WASHINGTON — President Biden is scheduled to meet on Friday afternoon with Ursula von der Leyen, the president of the European Commission, and the two leaders are expected to coordinate on support for Ukraine and open negotiations over U.S. clean energy subsidies that have prompted anger among some European nations.
The discussion, scheduled for 2 p.m. at the White House, will range from a potential trade deal to concerns over China’s support for Moscow, and will be a test of the trans-Atlantic allies’ ability to hold together a unified front on the global stage even as they deal with internal disagreements.
While Mr. Biden has often celebrated his efforts to unite the West against Russia’s invasion of Ukraine, some of those European allies have expressed frustration over one of the president’s signature economic packages: $370 billion in climate spending that offers tax credits to American consumers to buy new and used electric vehicles. The law restricts the credit to vehicles built in North America and has strict requirements around the critical minerals used to make their batteries.

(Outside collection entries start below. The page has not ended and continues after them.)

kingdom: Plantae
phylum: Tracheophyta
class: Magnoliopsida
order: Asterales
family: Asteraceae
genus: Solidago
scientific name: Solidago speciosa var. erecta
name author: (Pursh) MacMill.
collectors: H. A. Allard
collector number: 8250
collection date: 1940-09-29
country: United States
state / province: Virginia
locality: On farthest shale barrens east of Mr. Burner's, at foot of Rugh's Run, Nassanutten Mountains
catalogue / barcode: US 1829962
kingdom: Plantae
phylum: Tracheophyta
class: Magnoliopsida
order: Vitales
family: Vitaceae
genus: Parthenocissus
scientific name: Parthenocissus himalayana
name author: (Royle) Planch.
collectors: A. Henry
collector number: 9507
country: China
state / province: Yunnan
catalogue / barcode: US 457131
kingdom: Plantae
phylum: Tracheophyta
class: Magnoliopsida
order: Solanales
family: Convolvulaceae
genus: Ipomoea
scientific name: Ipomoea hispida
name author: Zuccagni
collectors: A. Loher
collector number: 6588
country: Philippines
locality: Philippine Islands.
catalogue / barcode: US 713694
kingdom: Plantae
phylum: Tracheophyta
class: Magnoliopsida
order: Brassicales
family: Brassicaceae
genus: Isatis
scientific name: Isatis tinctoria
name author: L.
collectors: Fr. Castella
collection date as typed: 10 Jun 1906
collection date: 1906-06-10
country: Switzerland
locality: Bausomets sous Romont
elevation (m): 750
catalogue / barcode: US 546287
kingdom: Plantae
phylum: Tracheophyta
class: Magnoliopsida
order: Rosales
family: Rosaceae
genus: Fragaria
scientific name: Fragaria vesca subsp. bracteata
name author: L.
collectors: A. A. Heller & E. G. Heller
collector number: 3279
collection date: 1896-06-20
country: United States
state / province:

European officials have been outspoken against the law, which they say will put their companies at a disadvantage. After Mr. Biden and Ms. Von der Leyen meet, they are expected to announce that they will start negotiations focused on the critical minerals, administration officials speaking on the condition of anonymity said on Thursday.
The two leaders are also expected to discuss how they can continue to put economic pressure on Russia as the war in Ukraine rages, the officials said. But Mr. Biden now also faces the challenge of maintaining public support for aid to Ukraine. Polls show American support softening, and while Mr. Biden has rallied European allies, who depend heavily on Russian natural gas, to be more energy independent, many are now grappling with an energy crisis.
The Biden administration has also increasingly cautioned allies that China could soon move to supply weapons to Moscow. The administration officials previewing the meeting said Mr. Biden and Ms. Von der Leyen would discuss how to address “third country actors” in Russia’s war, a term Biden administration officials have used to describe China’s support for Moscow.
Mr. Biden is also expected to thank Ms. Von der Leyen for helping to secure a deal that helped end a dispute over post-Brexit trade rules for Northern Ireland. The deal, known as the Windsor Framework, helped avoid a trade war between Britain and the European Union while opening the door to restoring a functioning government in Northern Ireland.